WORK TO COMPLETE
Give the whole listing again, exactly as written.

RECORDS FOR THIS TASK
--- --- ---

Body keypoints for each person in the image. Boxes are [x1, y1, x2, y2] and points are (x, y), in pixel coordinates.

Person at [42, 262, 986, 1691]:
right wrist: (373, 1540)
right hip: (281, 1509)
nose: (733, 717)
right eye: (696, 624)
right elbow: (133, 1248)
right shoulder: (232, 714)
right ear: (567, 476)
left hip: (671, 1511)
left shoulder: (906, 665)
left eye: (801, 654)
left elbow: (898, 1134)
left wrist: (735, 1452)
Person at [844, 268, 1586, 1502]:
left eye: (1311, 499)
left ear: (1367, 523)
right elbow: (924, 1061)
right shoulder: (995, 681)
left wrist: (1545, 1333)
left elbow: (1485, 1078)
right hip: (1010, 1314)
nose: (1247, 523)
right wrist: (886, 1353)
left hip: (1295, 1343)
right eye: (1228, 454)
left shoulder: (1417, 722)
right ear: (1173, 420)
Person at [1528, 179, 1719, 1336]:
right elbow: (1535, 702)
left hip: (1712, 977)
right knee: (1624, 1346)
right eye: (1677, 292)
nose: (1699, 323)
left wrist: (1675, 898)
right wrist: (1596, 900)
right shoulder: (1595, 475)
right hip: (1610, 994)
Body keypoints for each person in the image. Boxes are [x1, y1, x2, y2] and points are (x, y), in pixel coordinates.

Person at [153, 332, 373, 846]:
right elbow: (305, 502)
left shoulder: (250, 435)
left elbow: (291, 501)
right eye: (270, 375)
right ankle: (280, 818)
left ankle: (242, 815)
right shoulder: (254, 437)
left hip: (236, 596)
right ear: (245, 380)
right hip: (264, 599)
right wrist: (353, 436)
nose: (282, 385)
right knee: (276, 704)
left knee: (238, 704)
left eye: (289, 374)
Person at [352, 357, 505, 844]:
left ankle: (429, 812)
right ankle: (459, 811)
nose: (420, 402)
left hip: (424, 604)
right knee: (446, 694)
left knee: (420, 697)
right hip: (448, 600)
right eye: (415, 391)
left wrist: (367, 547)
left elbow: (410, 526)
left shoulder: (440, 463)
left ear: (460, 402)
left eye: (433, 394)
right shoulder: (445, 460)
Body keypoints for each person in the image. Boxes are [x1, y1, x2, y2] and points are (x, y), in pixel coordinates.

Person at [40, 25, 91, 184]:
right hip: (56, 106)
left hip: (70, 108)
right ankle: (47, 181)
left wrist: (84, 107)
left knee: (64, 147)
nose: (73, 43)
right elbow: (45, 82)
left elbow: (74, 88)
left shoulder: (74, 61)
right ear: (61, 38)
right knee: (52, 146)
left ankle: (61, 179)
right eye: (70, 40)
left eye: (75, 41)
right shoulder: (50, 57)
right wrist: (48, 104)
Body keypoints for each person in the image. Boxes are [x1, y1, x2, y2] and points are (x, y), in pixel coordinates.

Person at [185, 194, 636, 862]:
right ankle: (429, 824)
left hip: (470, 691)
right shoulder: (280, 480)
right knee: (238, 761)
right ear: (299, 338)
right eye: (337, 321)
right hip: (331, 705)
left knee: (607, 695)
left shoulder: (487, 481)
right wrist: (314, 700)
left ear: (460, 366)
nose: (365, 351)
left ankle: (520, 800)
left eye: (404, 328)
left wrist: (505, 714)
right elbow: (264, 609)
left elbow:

--- --- ---

SOLUTION TO THIS PROBLEM
Body keypoints for each person in the image. Boxes are [x1, y1, x2, y2] and points are (x, y), in pixel coordinates.

Person at [42, 262, 986, 1691]:
right wrist: (373, 1540)
right hip: (281, 1509)
nose: (733, 717)
right eye: (696, 624)
right elbow: (133, 1248)
right shoulder: (232, 714)
right ear: (567, 476)
left hip: (671, 1511)
left shoulder: (906, 665)
left eye: (801, 654)
left elbow: (898, 1134)
left wrist: (735, 1452)
Person at [844, 268, 1586, 1502]:
left eye: (1311, 499)
left ear: (1367, 523)
right elbow: (924, 1061)
right shoulder: (995, 681)
left wrist: (1545, 1333)
left elbow: (1485, 1078)
right hip: (1010, 1314)
nose: (1247, 523)
right wrist: (886, 1353)
left hip: (1295, 1343)
right eye: (1228, 454)
left shoulder: (1417, 722)
right ear: (1173, 420)
Person at [1528, 179, 1719, 1336]:
right elbow: (1535, 702)
left hip: (1712, 977)
right knee: (1624, 1346)
right eye: (1677, 292)
nose: (1699, 323)
left wrist: (1675, 898)
right wrist: (1596, 900)
right shoulder: (1595, 475)
right hip: (1610, 994)
Body keypoints for each person in the image. Boxes are [x1, y1, x2, y2] and points are (x, y), in pixel coordinates.

Person at [153, 332, 373, 846]:
right elbow: (305, 502)
left shoulder: (250, 435)
left elbow: (291, 501)
right eye: (270, 375)
right ankle: (280, 818)
left ankle: (242, 815)
right shoulder: (254, 437)
left hip: (236, 596)
right ear: (245, 380)
right hip: (264, 599)
right wrist: (353, 436)
nose: (282, 385)
right knee: (276, 704)
left knee: (238, 704)
left eye: (289, 374)
Person at [352, 357, 505, 844]:
left ankle: (429, 812)
right ankle: (459, 811)
nose: (420, 402)
left hip: (424, 604)
right knee: (446, 694)
left knee: (420, 697)
right hip: (448, 600)
right eye: (415, 391)
left wrist: (367, 547)
left elbow: (410, 526)
left shoulder: (440, 463)
left ear: (460, 402)
left eye: (433, 394)
right shoulder: (445, 460)
Body keypoints for each person in the image. Boxes are [x1, y1, x2, y2] and points are (x, y), in pixel coordinates.

Person at [40, 25, 91, 184]:
right hip: (56, 106)
left hip: (70, 108)
right ankle: (47, 181)
left wrist: (84, 107)
left knee: (64, 147)
nose: (73, 43)
right elbow: (45, 82)
left elbow: (74, 88)
left shoulder: (74, 61)
right ear: (61, 38)
right knee: (52, 146)
left ankle: (61, 179)
right eye: (70, 40)
left eye: (75, 41)
right shoulder: (50, 57)
right wrist: (48, 104)
Body keypoints for each person in the image. Boxes are [x1, y1, x2, y2] and points are (x, y), in pixel coordinates.

Person at [185, 194, 636, 862]:
right ankle: (429, 824)
left hip: (470, 691)
right shoulder: (280, 480)
right knee: (238, 761)
right ear: (299, 338)
right eye: (337, 321)
right hip: (331, 705)
left knee: (607, 695)
left shoulder: (487, 481)
right wrist: (314, 700)
left ear: (460, 366)
nose: (365, 351)
left ankle: (520, 800)
left eye: (404, 328)
left wrist: (505, 714)
right elbow: (264, 609)
left elbow:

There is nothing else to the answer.